Aufgabenstellung: Führe jede Zeile der nachstehenden Datensätze vollständig auf, die das Wort „watch“ enthält.

Gegebene Daten:

%%

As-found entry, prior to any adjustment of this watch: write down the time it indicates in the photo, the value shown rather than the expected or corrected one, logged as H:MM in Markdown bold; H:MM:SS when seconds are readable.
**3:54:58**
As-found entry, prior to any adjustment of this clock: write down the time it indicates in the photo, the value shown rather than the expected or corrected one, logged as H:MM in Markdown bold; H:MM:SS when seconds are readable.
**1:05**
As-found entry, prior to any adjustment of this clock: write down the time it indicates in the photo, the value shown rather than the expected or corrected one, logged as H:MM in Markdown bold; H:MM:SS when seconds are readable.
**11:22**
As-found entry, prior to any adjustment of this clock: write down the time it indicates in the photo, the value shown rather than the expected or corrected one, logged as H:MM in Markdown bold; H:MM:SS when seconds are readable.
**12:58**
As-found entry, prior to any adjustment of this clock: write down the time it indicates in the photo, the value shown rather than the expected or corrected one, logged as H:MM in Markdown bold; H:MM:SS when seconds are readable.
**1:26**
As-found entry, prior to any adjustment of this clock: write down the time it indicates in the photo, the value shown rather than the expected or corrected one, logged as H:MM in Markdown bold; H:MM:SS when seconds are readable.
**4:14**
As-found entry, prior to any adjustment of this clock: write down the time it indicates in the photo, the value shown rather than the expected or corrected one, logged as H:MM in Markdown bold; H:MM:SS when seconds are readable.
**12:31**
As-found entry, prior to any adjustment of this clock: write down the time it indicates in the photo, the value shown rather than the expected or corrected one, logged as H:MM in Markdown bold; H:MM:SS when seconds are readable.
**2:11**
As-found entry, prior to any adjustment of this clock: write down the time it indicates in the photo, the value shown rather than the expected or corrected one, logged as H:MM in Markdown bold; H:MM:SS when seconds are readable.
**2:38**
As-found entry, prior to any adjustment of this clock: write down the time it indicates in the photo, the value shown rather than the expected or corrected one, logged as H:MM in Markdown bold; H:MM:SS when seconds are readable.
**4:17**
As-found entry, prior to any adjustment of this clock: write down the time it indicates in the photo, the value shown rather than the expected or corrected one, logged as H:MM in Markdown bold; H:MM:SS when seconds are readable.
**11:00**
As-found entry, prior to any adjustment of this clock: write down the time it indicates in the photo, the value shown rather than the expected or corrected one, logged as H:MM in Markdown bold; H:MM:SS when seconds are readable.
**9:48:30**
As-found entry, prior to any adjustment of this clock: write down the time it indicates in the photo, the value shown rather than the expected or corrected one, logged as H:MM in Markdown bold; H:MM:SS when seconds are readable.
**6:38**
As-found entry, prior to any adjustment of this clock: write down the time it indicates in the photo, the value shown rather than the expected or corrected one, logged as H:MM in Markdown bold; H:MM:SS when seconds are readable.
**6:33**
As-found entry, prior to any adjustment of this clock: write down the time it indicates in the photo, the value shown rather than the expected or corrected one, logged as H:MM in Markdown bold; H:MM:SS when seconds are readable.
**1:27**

%%

Vollständige Antwort:
As-found entry, prior to any adjustment of this watch: write down the time it indicates in the photo, the value shown rather than the expected or corrected one, logged as H:MM in Markdown bold; H:MM:SS when seconds are readable.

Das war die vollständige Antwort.